Set out the data below as a Markdown table with two columns, Number and Line. Give each non-blank line its own row, numbered in order.
○ ○ ○ ○ ○
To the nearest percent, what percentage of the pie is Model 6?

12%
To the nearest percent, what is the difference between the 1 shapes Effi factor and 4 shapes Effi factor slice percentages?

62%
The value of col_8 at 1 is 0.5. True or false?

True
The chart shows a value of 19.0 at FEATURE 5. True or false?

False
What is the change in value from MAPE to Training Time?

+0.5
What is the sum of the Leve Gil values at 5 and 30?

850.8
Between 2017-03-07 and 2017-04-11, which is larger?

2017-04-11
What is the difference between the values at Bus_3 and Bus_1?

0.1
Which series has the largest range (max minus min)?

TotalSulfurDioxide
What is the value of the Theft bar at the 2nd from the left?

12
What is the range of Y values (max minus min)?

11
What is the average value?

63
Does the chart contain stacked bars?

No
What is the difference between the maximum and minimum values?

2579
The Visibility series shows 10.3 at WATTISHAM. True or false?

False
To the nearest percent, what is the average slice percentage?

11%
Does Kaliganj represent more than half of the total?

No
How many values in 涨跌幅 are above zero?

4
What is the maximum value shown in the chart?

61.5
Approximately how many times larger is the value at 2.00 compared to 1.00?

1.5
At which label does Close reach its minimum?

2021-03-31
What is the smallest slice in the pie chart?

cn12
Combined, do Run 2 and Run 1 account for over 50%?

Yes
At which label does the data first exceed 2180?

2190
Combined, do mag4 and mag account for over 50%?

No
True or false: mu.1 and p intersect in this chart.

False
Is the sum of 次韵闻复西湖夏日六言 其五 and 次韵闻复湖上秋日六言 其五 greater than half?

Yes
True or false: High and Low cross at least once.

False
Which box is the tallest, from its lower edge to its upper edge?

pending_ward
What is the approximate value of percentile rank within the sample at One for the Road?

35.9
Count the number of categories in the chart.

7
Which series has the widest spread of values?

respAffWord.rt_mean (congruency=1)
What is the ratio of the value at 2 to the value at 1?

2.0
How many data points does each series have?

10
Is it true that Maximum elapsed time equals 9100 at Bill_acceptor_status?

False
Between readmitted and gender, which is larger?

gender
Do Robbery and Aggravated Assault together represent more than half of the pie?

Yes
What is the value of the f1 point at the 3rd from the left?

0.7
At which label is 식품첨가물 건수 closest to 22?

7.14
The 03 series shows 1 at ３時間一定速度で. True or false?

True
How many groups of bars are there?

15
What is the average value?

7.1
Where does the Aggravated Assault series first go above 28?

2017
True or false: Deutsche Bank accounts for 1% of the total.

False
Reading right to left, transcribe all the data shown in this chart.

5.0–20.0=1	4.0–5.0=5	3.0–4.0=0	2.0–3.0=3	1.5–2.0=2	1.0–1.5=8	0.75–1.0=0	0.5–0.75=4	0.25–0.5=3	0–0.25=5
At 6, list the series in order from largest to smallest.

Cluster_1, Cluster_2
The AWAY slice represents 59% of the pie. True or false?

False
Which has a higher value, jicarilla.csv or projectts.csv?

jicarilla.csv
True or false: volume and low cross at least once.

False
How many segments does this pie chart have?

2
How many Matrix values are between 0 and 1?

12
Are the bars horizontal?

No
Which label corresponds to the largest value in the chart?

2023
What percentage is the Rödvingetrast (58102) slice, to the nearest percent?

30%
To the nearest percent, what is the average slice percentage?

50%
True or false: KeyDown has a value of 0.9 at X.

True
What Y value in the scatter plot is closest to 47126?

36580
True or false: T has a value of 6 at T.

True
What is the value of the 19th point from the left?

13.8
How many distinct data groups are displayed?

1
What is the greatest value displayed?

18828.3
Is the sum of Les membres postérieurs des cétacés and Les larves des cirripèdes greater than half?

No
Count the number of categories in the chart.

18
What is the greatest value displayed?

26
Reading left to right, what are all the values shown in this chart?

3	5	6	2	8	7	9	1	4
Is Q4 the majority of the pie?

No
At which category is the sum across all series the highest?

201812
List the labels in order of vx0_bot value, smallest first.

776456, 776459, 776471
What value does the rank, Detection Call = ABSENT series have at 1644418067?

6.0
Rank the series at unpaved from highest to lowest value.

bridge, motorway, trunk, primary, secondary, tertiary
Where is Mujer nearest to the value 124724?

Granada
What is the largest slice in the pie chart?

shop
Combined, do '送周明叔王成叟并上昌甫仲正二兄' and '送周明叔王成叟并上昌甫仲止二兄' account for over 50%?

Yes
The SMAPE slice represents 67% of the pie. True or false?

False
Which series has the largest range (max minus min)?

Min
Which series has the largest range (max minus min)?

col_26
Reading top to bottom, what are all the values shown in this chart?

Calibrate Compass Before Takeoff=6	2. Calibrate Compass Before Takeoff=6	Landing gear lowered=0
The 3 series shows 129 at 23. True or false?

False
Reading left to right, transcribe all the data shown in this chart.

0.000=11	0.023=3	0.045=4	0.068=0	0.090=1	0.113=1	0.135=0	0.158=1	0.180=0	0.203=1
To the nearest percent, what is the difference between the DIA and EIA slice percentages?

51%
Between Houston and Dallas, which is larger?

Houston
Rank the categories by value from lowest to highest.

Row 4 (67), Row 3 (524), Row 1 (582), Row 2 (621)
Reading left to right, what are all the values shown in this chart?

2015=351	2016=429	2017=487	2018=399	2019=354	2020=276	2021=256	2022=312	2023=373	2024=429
○ ○ ○ ○ ○
Output of the exercise —
| Number | Line |
|---|---|
| 1 | To the nearest percent, what percentage of the pie is Model 6? |
| 2 | 12% |
| 3 | To the nearest percent, what is the difference between the 1 shapes Effi factor and 4 shapes Effi factor slice percentages? |
| 4 | 62% |
| 5 | The value of col_8 at 1 is 0.5. True or false? |
| 6 | True |
| 7 | The chart shows a value of 19.0 at FEATURE 5. True or false? |
| 8 | False |
| 9 | What is the change in value from MAPE to Training Time? |
| 10 | +0.5 |
| 11 | What is the sum of the Leve Gil values at 5 and 30? |
| 12 | 850.8 |
| 13 | Between 2017-03-07 and 2017-04-11, which is larger? |
| 14 | 2017-04-11 |
| 15 | What is the difference between the values at Bus_3 and Bus_1? |
| 16 | 0.1 |
| 17 | Which series has the largest range (max minus min)? |
| 18 | TotalSulfurDioxide |
| 19 | What is the value of the Theft bar at the 2nd from the left? |
| 20 | 12 |
| 21 | What is the range of Y values (max minus min)? |
| 22 | 11 |
| 23 | What is the average value? |
| 24 | 63 |
| 25 | Does the chart contain stacked bars? |
| 26 | No |
| 27 | What is the difference between the maximum and minimum values? |
| 28 | 2579 |
| 29 | The Visibility series shows 10.3 at WATTISHAM. True or false? |
| 30 | False |
| 31 | To the nearest percent, what is the average slice percentage? |
| 32 | 11% |
| 33 | Does Kaliganj represent more than half of the total? |
| 34 | No |
| 35 | How many values in 涨跌幅 are above zero? |
| 36 | 4 |
| 37 | What is the maximum value shown in the chart? |
| 38 | 61.5 |
| 39 | Approximately how many times larger is the value at 2.00 compared to 1.00? |
| 40 | 1.5 |
| 41 | At which label does Close reach its minimum? |
| 42 | 2021-03-31 |
| 43 | What is the smallest slice in the pie chart? |
| 44 | cn12 |
| 45 | Combined, do Run 2 and Run 1 account for over 50%? |
| 46 | Yes |
| 47 | At which label does the data first exceed 2180? |
| 48 | 2190 |
| 49 | Combined, do mag4 and mag account for over 50%? |
| 50 | No |
| 51 | True or false: mu.1 and p intersect in this chart. |
| 52 | False |
| 53 | Is the sum of 次韵闻复西湖夏日六言 其五 and 次韵闻复湖上秋日六言 其五 greater than half? |
| 54 | Yes |
| 55 | True or false: High and Low cross at least once. |
| 56 | False |
| 57 | Which box is the tallest, from its lower edge to its upper edge? |
| 58 | pending_ward |
| 59 | What is the approximate value of percentile rank within the sample at One for the Road? |
| 60 | 35.9 |
| 61 | Count the number of categories in the chart. |
| 62 | 7 |
| 63 | Which series has the widest spread of values? |
| 64 | respAffWord.rt_mean (congruency=1) |
| 65 | What is the ratio of the value at 2 to the value at 1? |
| 66 | 2.0 |
| 67 | How many data points does each series have? |
| 68 | 10 |
| 69 | Is it true that Maximum elapsed time equals 9100 at Bill_acceptor_status? |
| 70 | False |
| 71 | Between readmitted and gender, which is larger? |
| 72 | gender |
| 73 | Do Robbery and Aggravated Assault together represent more than half of the pie? |
| 74 | Yes |
| 75 | What is the value of the f1 point at the 3rd from the left? |
| 76 | 0.7 |
| 77 | At which label is 식품첨가물 건수 closest to 22? |
| 78 | 7.14 |
| 79 | The 03 series shows 1 at ３時間一定速度で. True or false? |
| 80 | True |
| 81 | How many groups of bars are there? |
| 82 | 15 |
| 83 | What is the average value? |
| 84 | 7.1 |
| 85 | Where does the Aggravated Assault series first go above 28? |
| 86 | 2017 |
| 87 | True or false: Deutsche Bank accounts for 1% of the total. |
| 88 | False |
| 89 | Reading right to left, transcribe all the data shown in this chart. |
| 90 | 5.0–20.0=1	4.0–5.0=5	3.0–4.0=0	2.0–3.0=3	1.5–2.0=2	1.0–1.5=8	0.75–1.0=0	0.5–0.75=4	0.25–0.5=3	0–0.25=5 |
| 91 | At 6, list the series in order from largest to smallest. |
| 92 | Cluster_1, Cluster_2 |
| 93 | The AWAY slice represents 59% of the pie. True or false? |
| 94 | False |
| 95 | Which has a higher value, jicarilla.csv or projectts.csv? |
| 96 | jicarilla.csv |
| 97 | True or false: volume and low cross at least once. |
| 98 | False |
| 99 | How many segments does this pie chart have? |
| 100 | 2 |
| 101 | How many Matrix values are between 0 and 1? |
| 102 | 12 |
| 103 | Are the bars horizontal? |
| 104 | No |
| 105 | Which label corresponds to the largest value in the chart? |
| 106 | 2023 |
| 107 | What percentage is the Rödvingetrast (58102) slice, to the nearest percent? |
| 108 | 30% |
| 109 | To the nearest percent, what is the average slice percentage? |
| 110 | 50% |
| 111 | True or false: KeyDown has a value of 0.9 at X. |
| 112 | True |
| 113 | What Y value in the scatter plot is closest to 47126? |
| 114 | 36580 |
| 115 | True or false: T has a value of 6 at T. |
| 116 | True |
| 117 | What is the value of the 19th point from the left? |
| 118 | 13.8 |
| 119 | How many distinct data groups are displayed? |
| 120 | 1 |
| 121 | What is the greatest value displayed? |
| 122 | 18828.3 |
| 123 | Is the sum of Les membres postérieurs des cétacés and Les larves des cirripèdes greater than half? |
| 124 | No |
| 125 | Count the number of categories in the chart. |
| 126 | 18 |
| 127 | What is the greatest value displayed? |
| 128 | 26 |
| 129 | Reading left to right, what are all the values shown in this chart? |
| 130 | 3	5	6	2	8	7	9	1	4 |
| 131 | Is Q4 the majority of the pie? |
| 132 | No |
| 133 | At which category is the sum across all series the highest? |
| 134 | 201812 |
| 135 | List the labels in order of vx0_bot value, smallest first. |
| 136 | 776456, 776459, 776471 |
| 137 | What value does the rank, Detection Call = ABSENT series have at 1644418067? |
| 138 | 6.0 |
| 139 | Rank the series at unpaved from highest to lowest value. |
| 140 | bridge, motorway, trunk, primary, secondary, tertiary |
| 141 | Where is Mujer nearest to the value 124724? |
| 142 | Granada |
| 143 | What is the largest slice in the pie chart? |
| 144 | shop |
| 145 | Combined, do '送周明叔王成叟并上昌甫仲正二兄' and '送周明叔王成叟并上昌甫仲止二兄' account for over 50%? |
| 146 | Yes |
| 147 | The SMAPE slice represents 67% of the pie. True or false? |
| 148 | False |
| 149 | Which series has the largest range (max minus min)? |
| 150 | Min |
| 151 | Which series has the largest range (max minus min)? |
| 152 | col_26 |
| 153 | Reading top to bottom, what are all the values shown in this chart? |
| 154 | Calibrate Compass Before Takeoff=6	2. Calibrate Compass Before Takeoff=6	Landing gear lowered=0 |
| 155 | The 3 series shows 129 at 23. True or false? |
| 156 | False |
| 157 | Reading left to right, transcribe all the data shown in this chart. |
| 158 | 0.000=11	0.023=3	0.045=4	0.068=0	0.090=1	0.113=1	0.135=0	0.158=1	0.180=0	0.203=1 |
| 159 | To the nearest percent, what is the difference between the DIA and EIA slice percentages? |
| 160 | 51% |
| 161 | Between Houston and Dallas, which is larger? |
| 162 | Houston |
| 163 | Rank the categories by value from lowest to highest. |
| 164 | Row 4 (67), Row 3 (524), Row 1 (582), Row 2 (621) |
| 165 | Reading left to right, what are all the values shown in this chart? |
| 166 | 2015=351	2016=429	2017=487	2018=399	2019=354	2020=276	2021=256	2022=312	2023=373	2024=429 |